*Brief*
Repeat verbatim, and only, the lines of the data below, beginning at the line that contains "root of tail: (215, 227)" and stopping after the line that contains "right back paw: (264, 510)".

+ + + + + + +

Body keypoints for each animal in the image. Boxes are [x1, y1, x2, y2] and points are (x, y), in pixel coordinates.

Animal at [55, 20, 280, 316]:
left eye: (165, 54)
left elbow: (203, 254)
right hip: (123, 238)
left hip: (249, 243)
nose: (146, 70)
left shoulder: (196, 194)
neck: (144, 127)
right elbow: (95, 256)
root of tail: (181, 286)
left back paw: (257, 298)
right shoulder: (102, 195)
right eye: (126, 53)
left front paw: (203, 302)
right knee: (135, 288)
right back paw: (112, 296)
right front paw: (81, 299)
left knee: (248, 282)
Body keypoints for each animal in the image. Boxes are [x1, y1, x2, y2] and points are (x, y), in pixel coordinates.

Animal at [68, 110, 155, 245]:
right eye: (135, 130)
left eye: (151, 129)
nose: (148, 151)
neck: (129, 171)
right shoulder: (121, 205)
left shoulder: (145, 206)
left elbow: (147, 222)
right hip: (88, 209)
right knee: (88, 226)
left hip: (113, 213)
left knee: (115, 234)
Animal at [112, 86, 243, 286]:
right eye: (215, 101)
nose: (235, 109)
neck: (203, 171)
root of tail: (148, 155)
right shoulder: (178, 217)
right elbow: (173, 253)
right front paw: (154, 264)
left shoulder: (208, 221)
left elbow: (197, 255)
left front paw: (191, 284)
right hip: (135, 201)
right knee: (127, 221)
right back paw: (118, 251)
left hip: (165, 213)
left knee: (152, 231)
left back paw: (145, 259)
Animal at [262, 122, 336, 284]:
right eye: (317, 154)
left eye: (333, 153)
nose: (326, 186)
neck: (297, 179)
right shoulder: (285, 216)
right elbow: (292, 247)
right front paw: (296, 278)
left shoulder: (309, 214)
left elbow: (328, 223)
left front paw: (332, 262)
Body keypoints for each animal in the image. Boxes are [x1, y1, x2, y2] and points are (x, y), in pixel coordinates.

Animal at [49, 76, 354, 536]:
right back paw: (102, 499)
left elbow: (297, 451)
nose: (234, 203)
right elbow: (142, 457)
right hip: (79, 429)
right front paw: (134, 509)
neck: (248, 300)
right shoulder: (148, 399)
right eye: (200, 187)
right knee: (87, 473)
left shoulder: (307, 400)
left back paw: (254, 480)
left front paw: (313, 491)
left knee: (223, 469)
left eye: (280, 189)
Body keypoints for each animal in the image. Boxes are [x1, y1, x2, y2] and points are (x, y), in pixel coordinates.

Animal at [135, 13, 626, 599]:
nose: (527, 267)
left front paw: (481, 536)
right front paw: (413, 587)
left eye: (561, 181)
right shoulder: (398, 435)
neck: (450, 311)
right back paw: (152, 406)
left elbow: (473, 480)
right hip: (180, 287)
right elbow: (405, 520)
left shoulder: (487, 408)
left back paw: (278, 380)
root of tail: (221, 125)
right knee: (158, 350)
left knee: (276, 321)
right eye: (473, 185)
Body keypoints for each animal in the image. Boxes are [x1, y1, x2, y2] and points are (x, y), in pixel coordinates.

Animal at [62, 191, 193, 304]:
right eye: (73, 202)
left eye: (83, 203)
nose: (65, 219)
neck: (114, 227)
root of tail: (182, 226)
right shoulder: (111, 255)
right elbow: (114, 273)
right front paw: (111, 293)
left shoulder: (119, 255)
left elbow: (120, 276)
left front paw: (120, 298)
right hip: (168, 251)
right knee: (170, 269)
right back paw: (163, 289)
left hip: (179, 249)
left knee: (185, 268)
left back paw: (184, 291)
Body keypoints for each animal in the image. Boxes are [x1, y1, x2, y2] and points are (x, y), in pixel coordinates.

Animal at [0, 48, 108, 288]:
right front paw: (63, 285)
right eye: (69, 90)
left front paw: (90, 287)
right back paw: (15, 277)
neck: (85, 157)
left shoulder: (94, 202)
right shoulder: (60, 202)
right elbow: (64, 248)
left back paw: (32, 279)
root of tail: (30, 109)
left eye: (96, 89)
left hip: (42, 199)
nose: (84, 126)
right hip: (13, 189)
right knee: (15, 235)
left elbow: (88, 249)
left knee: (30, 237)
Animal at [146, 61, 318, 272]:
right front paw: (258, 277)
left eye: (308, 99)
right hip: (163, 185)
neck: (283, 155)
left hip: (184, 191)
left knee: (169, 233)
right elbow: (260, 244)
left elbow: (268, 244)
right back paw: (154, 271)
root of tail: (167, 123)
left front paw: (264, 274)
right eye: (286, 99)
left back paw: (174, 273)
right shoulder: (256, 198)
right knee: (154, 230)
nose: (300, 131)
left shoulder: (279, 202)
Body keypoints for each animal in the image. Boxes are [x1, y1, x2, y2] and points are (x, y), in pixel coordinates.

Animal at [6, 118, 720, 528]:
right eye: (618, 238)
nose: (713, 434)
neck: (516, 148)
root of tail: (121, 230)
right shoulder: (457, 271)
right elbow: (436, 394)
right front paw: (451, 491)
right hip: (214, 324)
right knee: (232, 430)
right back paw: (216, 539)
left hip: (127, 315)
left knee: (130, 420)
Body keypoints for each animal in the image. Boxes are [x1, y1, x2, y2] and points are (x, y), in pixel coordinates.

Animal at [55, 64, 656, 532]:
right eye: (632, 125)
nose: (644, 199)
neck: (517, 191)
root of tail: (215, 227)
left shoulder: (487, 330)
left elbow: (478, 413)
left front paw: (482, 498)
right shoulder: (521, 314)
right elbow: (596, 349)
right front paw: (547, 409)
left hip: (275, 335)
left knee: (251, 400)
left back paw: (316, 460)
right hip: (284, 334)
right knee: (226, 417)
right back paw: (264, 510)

+ + + + + + +

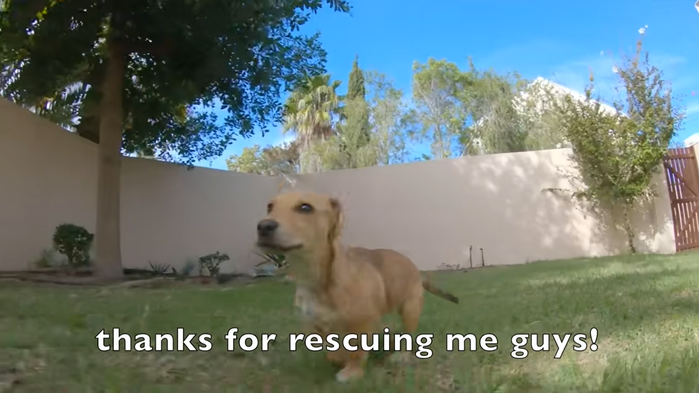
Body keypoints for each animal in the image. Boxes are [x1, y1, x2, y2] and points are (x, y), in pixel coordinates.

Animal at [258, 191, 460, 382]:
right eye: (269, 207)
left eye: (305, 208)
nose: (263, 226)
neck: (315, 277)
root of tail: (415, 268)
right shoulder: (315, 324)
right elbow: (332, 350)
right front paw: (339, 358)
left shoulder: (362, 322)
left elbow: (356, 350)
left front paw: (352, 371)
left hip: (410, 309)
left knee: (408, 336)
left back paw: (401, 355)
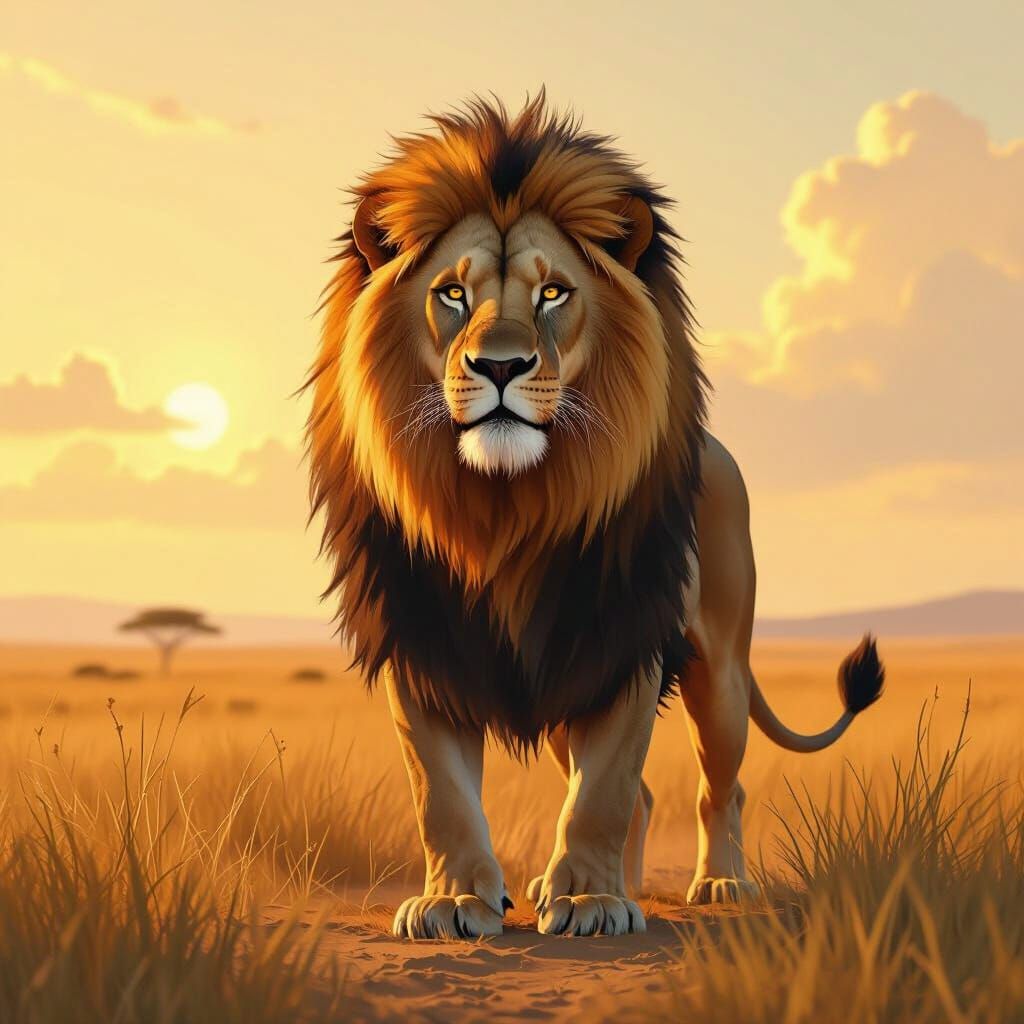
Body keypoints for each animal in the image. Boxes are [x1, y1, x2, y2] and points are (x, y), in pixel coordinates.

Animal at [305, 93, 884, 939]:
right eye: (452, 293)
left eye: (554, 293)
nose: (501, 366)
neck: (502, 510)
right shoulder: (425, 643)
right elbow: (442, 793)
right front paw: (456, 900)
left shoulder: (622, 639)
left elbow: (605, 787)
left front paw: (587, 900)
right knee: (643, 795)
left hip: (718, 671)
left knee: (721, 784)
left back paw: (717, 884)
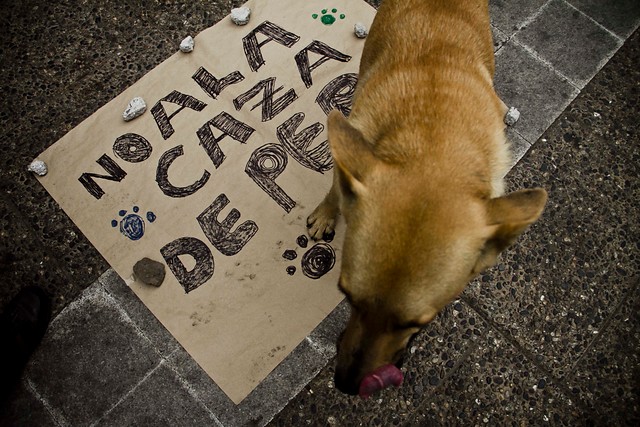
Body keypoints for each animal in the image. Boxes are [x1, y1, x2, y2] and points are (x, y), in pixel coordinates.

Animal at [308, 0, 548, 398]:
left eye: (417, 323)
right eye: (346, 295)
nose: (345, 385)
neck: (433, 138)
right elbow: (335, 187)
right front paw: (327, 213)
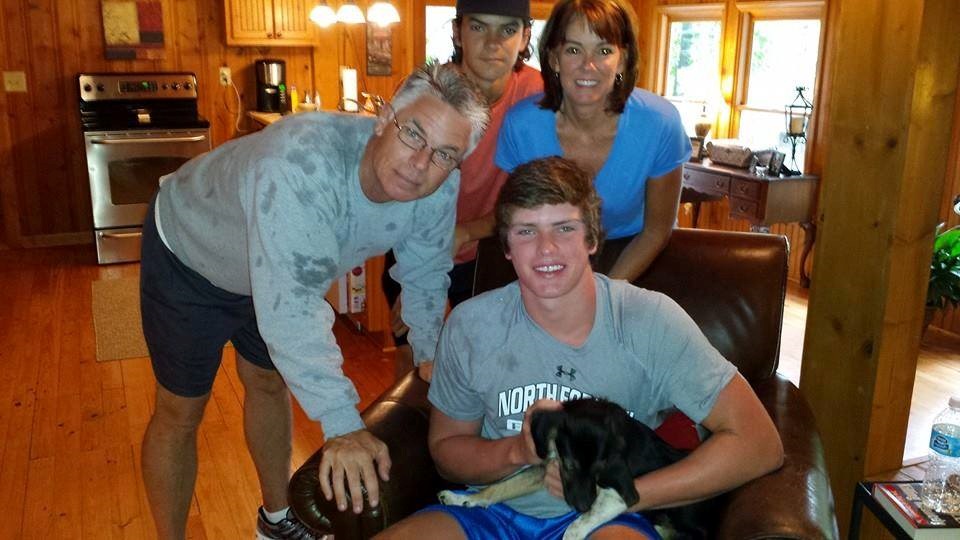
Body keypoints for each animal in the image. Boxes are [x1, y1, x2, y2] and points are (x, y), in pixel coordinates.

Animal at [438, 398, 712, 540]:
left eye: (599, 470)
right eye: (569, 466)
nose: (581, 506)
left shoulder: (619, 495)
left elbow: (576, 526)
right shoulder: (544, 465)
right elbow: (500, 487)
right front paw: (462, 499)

+ + + + + + +

*Task result*
root of tail: (215, 227)
left shoulder: (487, 330)
left elbow: (478, 413)
left front paw: (482, 498)
right shoulder: (521, 314)
right elbow: (596, 349)
right front paw: (547, 409)
left hip: (275, 335)
left knee: (251, 400)
left back paw: (316, 460)
right hip: (284, 334)
right knee: (226, 417)
right back paw: (264, 510)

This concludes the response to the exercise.